Bezüglich der Kritik an der im Beitrag gezeigten alleinerziehenden Frau möchten wir anmerken: An keiner Stelle haben wir behauptet, dass die Stromrechnung der Protagonistin allein wegen der EEG-Umlage auf das Doppelte gestiegen ist. Wenn uns aber Menschen in diesem Land davon erzählen, dass sie ihre Stromrechnung nicht begleichen können, auch weil sie durch Erneuerbare Energien wie die Windkraft teurer wurde, dann erlauben wir uns, dies zu berichten.

In einigen Zuschriften wird uns weiter vorgeworfen, der Beitrag hätte statt solide recherchierter Fakten nur auf die Tränendrüse gedrückt. Die Autoren wollten keine Windkraft und hätten deshalb beliebig absurde und falsche Argumente aneinander gereiht. Der Film sei tendenziös und dem öffentlich-rechtlichen Auftrag in keiner Weise würdig.

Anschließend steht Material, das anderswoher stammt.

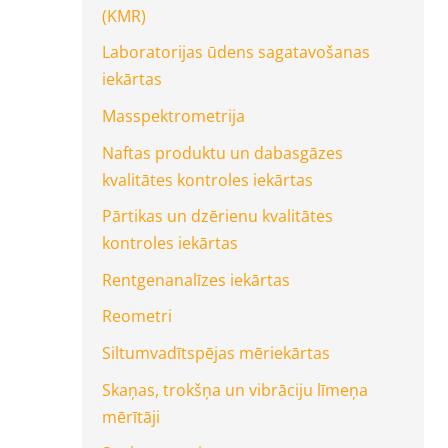
(KMR)
Laboratorijas ūdens sagatavošanas
iekārtas
Masspektrometrija
Naftas produktu un dabasgāzes
kvalitātes kontroles iekārtas
Pārtikas un dzērienu kvalitātes
kontroles iekārtas
Rentgenanalīzes iekārtas
Reometri
Siltumvadītspējas mēriekārtas
Skaņas, trokšņa un vibrāciju līmeņa
mērītāji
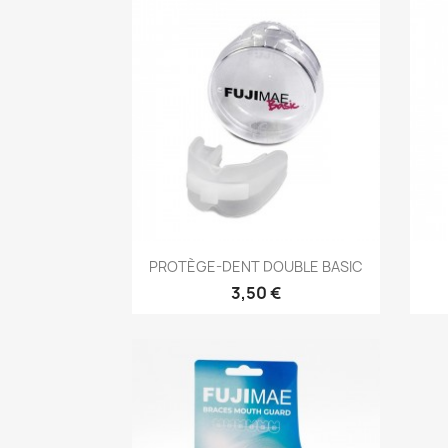
Aperçu rapide

PROTÈGE-DENT DOUBLE BASIC
3,50 €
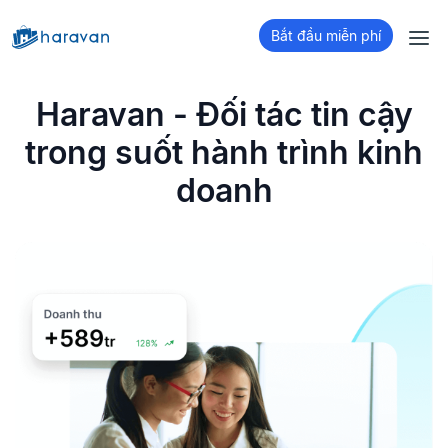
Bắt đầu miễn phí
Haravan - Đối tác tin cậy
trong suốt hành trình kinh
doanh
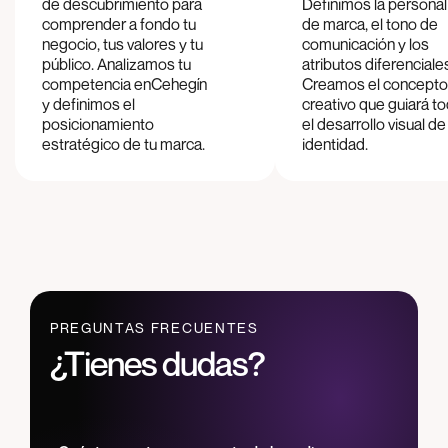
de descubrimiento para
Definimos la persona
comprender a fondo tu
de marca, el tono de
negocio, tus valores y tu
comunicación y los
público. Analizamos tu
atributos diferenciale
competencia en
Cehegín
Creamos el concepto
y definimos el
creativo que guiará t
posicionamiento
el desarrollo visual de
estratégico de tu marca.
identidad.
PREGUNTAS FRECUENTES
¿Tienes dudas?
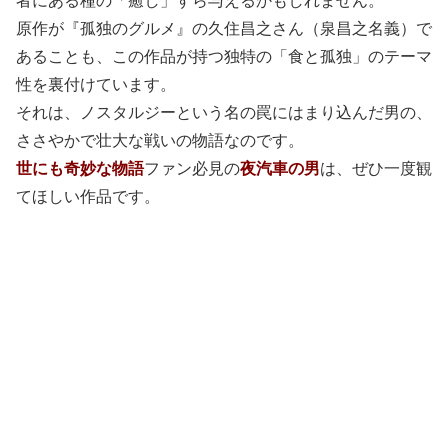
原作が『孤独のグルメ』の久住昌之さん（泉昌之名義）で
あることも、この作品が持つ独特の「食と孤独」のテーマ
性を裏付けています。
それは、ノスタルジーという名の罠にはまり込んだ男の、
ささやかで壮大な戦いの物語なのです。
世にも奇妙な物語
ファン必見の
夜汽車の男
は、ぜひ一度観
てほしい作品です。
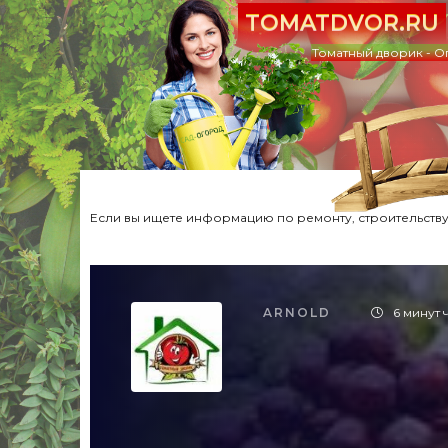
TOMATDVOR.RU
Томатный дворик - О
Если вы ищете информацию по ремонту, строительству,
ARNOLD
6 минут 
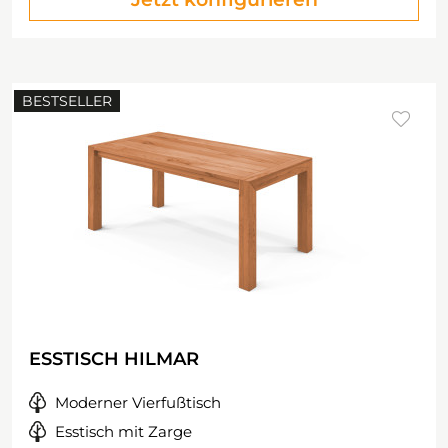
BESTSELLER
ESSTISCH HILMAR
Moderner Vierfußtisch
Esstisch mit Zarge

Diese Vorwürfe weisen wir entschieden zurück. Selbstverständlich haben die Autoren für diesen Film umfangreich über mehrere Monate recherchiert und nicht ihre persönliche Meinung wiedergegeben. Wir können nichts Kritikwürdiges daran finden, in unserer Berichterstattung auf bestimmte Probleme, die es beim Windkraftausbau gibt, hinzuweisen. Genau das war Inhalt und Thema des Films. Ein Missachten journalistischer Grundsätze ist für uns nicht erkennbar.

Wir danken Ihnen für Ihr Interesse an unserer Sendung.